Gather every line below that contains the word "domu" and copy each of those lines.

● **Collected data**
- - -
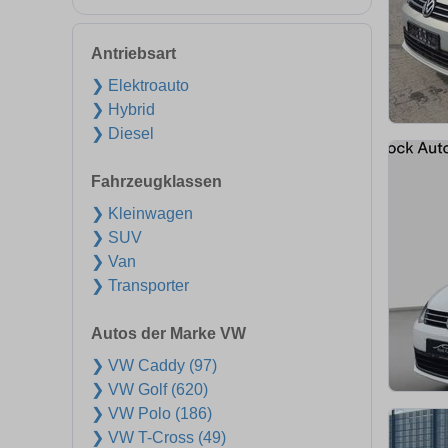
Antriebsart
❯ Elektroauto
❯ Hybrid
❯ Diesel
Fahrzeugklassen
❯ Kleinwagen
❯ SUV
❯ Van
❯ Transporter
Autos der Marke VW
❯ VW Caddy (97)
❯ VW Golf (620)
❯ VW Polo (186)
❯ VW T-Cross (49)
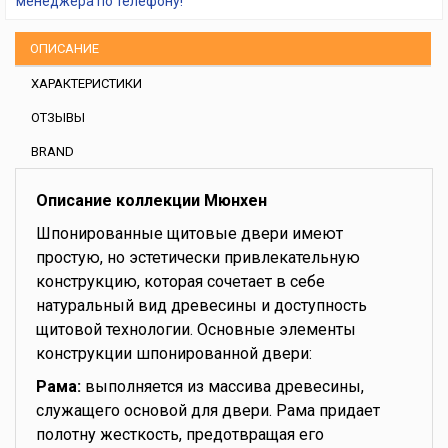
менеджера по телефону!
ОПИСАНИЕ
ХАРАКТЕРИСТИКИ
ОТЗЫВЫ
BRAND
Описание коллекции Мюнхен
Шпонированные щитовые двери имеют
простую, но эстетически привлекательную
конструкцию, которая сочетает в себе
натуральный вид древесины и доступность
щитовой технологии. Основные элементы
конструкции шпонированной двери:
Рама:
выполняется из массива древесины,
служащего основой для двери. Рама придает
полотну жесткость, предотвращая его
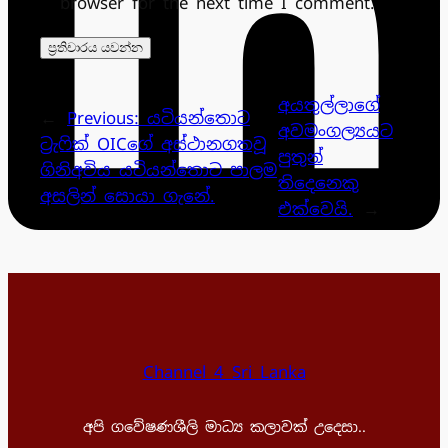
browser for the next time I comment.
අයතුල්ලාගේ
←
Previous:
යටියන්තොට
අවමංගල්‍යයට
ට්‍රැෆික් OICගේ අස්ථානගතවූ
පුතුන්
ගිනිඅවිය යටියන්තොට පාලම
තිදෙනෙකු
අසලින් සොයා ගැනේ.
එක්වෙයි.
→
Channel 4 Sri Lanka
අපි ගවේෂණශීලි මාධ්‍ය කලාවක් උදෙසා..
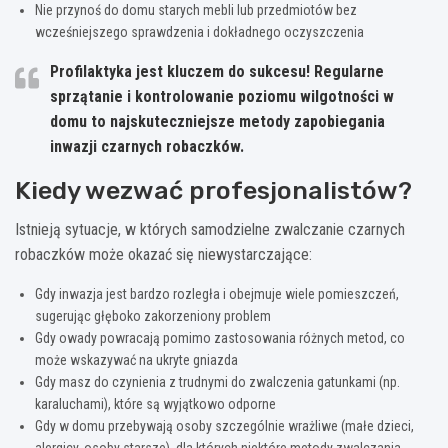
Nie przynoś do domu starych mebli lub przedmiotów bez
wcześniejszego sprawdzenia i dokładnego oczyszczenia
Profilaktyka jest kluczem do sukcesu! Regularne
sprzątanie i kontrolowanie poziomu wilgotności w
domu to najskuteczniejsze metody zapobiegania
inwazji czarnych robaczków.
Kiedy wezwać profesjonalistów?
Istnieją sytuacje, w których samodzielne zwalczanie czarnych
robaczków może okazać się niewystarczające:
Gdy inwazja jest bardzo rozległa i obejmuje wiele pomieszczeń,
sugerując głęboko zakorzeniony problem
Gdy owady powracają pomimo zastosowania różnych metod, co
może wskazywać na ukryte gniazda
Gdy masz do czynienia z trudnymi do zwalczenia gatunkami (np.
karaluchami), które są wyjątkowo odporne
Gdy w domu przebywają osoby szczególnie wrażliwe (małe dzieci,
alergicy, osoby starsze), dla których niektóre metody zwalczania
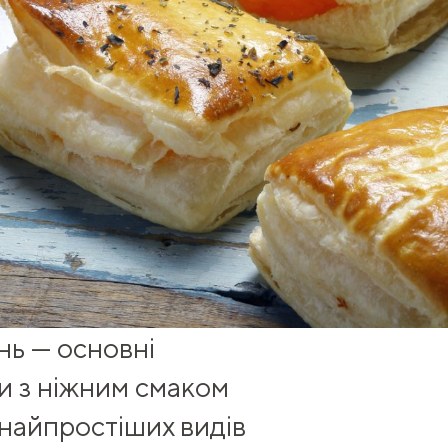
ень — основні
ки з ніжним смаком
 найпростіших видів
- - -
● **Response**
Nie przynoś do domu starych mebli lub przedmiotów bez
domu to najskuteczniejsze metody zapobiegania
Gdy w domu przebywają osoby szczególnie wrażliwe (małe dzieci,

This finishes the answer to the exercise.